■ **Task details**
Ignoring the pictures, repeat every entry below exactly as it appears.

■ **Given records**
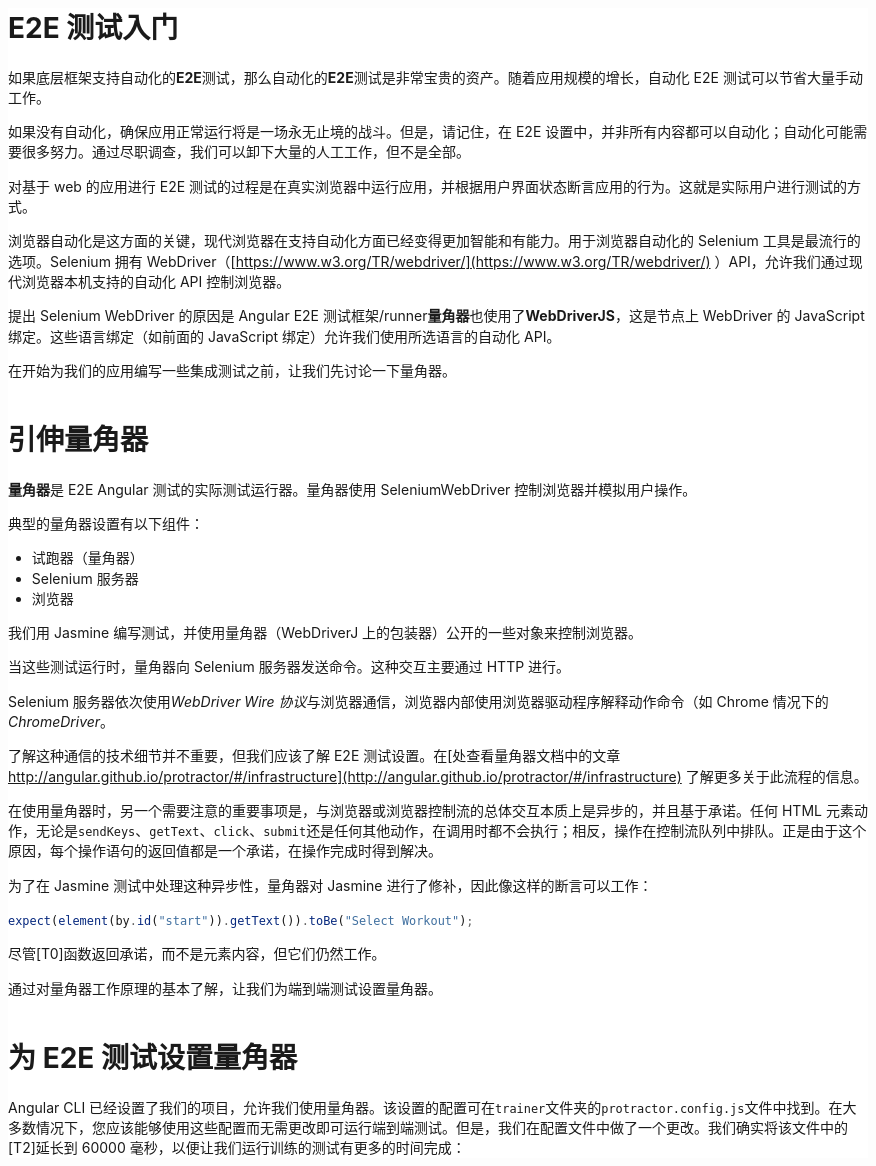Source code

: 

# E2E 测试入门

如果底层框架支持自动化的**E2E**测试，那么自动化的**E2E**测试是非常宝贵的资产。随着应用规模的增长，自动化 E2E 测试可以节省大量手动工作。

如果没有自动化，确保应用正常运行将是一场永无止境的战斗。但是，请记住，在 E2E 设置中，并非所有内容都可以自动化；自动化可能需要很多努力。通过尽职调查，我们可以卸下大量的人工工作，但不是全部。

对基于 web 的应用进行 E2E 测试的过程是在真实浏览器中运行应用，并根据用户界面状态断言应用的行为。这就是实际用户进行测试的方式。

浏览器自动化是这方面的关键，现代浏览器在支持自动化方面已经变得更加智能和有能力。用于浏览器自动化的 Selenium 工具是最流行的选项。Selenium 拥有 WebDriver（[https://www.w3.org/TR/webdriver/](https://www.w3.org/TR/webdriver/) ）API，允许我们通过现代浏览器本机支持的自动化 API 控制浏览器。

提出 Selenium WebDriver 的原因是 Angular E2E 测试框架/runner**量角器**也使用了**WebDriverJS**，这是节点上 WebDriver 的 JavaScript 绑定。这些语言绑定（如前面的 JavaScript 绑定）允许我们使用所选语言的自动化 API。

在开始为我们的应用编写一些集成测试之前，让我们先讨论一下量角器。



# 引伸量角器

**量角器**是 E2E Angular 测试的实际测试运行器。量角器使用 SeleniumWebDriver 控制浏览器并模拟用户操作。

典型的量角器设置有以下组件：

*   试跑器（量角器）
*   Selenium 服务器
*   浏览器

我们用 Jasmine 编写测试，并使用量角器（WebDriverJ 上的包装器）公开的一些对象来控制浏览器。

当这些测试运行时，量角器向 Selenium 服务器发送命令。这种交互主要通过 HTTP 进行。

Selenium 服务器依次使用*WebDriver Wire 协议*与浏览器通信，浏览器内部使用浏览器驱动程序解释动作命令（如 Chrome 情况下的*ChromeDriver*。

了解这种通信的技术细节并不重要，但我们应该了解 E2E 测试设置。在[处查看量角器文档中的文章 http://angular.github.io/protractor/#/infrastructure](http://angular.github.io/protractor/#/infrastructure) 了解更多关于此流程的信息。

在使用量角器时，另一个需要注意的重要事项是，与浏览器或浏览器控制流的总体交互本质上是异步的，并且基于承诺。任何 HTML 元素动作，无论是`sendKeys`、`getText`、`click`、`submit`还是任何其他动作，在调用时都不会执行；相反，操作在控制流队列中排队。正是由于这个原因，每个操作语句的返回值都是一个承诺，在操作完成时得到解决。

为了在 Jasmine 测试中处理这种异步性，量角器对 Jasmine 进行了修补，因此像这样的断言可以工作：

```ts
expect(element(by.id("start")).getText()).toBe("Select Workout"); 
```

尽管[T0]函数返回承诺，而不是元素内容，但它们仍然工作。

通过对量角器工作原理的基本了解，让我们为端到端测试设置量角器。



# 为 E2E 测试设置量角器

Angular CLI 已经设置了我们的项目，允许我们使用量角器。该设置的配置可在`trainer`文件夹的`protractor.config.js`文件中找到。在大多数情况下，您应该能够使用这些配置而无需更改即可运行端到端测试。但是，我们在配置文件中做了一个更改。我们确实将该文件中的[T2]延长到 60000 毫秒，以便让我们运行训练的测试有更多的时间完成：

■ **Response below**
Source code

: 

# E2E 测试入门

如果底层框架支持自动化的**E2E**测试，那么自动化的**E2E**测试是非常宝贵的资产。随着应用规模的增长，自动化 E2E 测试可以节省大量手动工作。

如果没有自动化，确保应用正常运行将是一场永无止境的战斗。但是，请记住，在 E2E 设置中，并非所有内容都可以自动化；自动化可能需要很多努力。通过尽职调查，我们可以卸下大量的人工工作，但不是全部。

对基于 web 的应用进行 E2E 测试的过程是在真实浏览器中运行应用，并根据用户界面状态断言应用的行为。这就是实际用户进行测试的方式。

浏览器自动化是这方面的关键，现代浏览器在支持自动化方面已经变得更加智能和有能力。用于浏览器自动化的 Selenium 工具是最流行的选项。Selenium 拥有 WebDriver（[https://www.w3.org/TR/webdriver/](https://www.w3.org/TR/webdriver/) ）API，允许我们通过现代浏览器本机支持的自动化 API 控制浏览器。

提出 Selenium WebDriver 的原因是 Angular E2E 测试框架/runner**量角器**也使用了**WebDriverJS**，这是节点上 WebDriver 的 JavaScript 绑定。这些语言绑定（如前面的 JavaScript 绑定）允许我们使用所选语言的自动化 API。

在开始为我们的应用编写一些集成测试之前，让我们先讨论一下量角器。



# 引伸量角器

**量角器**是 E2E Angular 测试的实际测试运行器。量角器使用 SeleniumWebDriver 控制浏览器并模拟用户操作。

典型的量角器设置有以下组件：

*   试跑器（量角器）
*   Selenium 服务器
*   浏览器

我们用 Jasmine 编写测试，并使用量角器（WebDriverJ 上的包装器）公开的一些对象来控制浏览器。

当这些测试运行时，量角器向 Selenium 服务器发送命令。这种交互主要通过 HTTP 进行。

Selenium 服务器依次使用*WebDriver Wire 协议*与浏览器通信，浏览器内部使用浏览器驱动程序解释动作命令（如 Chrome 情况下的*ChromeDriver*。

了解这种通信的技术细节并不重要，但我们应该了解 E2E 测试设置。在[处查看量角器文档中的文章 http://angular.github.io/protractor/#/infrastructure](http://angular.github.io/protractor/#/infrastructure) 了解更多关于此流程的信息。

在使用量角器时，另一个需要注意的重要事项是，与浏览器或浏览器控制流的总体交互本质上是异步的，并且基于承诺。任何 HTML 元素动作，无论是`sendKeys`、`getText`、`click`、`submit`还是任何其他动作，在调用时都不会执行；相反，操作在控制流队列中排队。正是由于这个原因，每个操作语句的返回值都是一个承诺，在操作完成时得到解决。

为了在 Jasmine 测试中处理这种异步性，量角器对 Jasmine 进行了修补，因此像这样的断言可以工作：

```ts
expect(element(by.id("start")).getText()).toBe("Select Workout"); 
```

尽管[T0]函数返回承诺，而不是元素内容，但它们仍然工作。

通过对量角器工作原理的基本了解，让我们为端到端测试设置量角器。



# 为 E2E 测试设置量角器

Angular CLI 已经设置了我们的项目，允许我们使用量角器。该设置的配置可在`trainer`文件夹的`protractor.config.js`文件中找到。在大多数情况下，您应该能够使用这些配置而无需更改即可运行端到端测试。但是，我们在配置文件中做了一个更改。我们确实将该文件中的[T2]延长到 60000 毫秒，以便让我们运行训练的测试有更多的时间完成：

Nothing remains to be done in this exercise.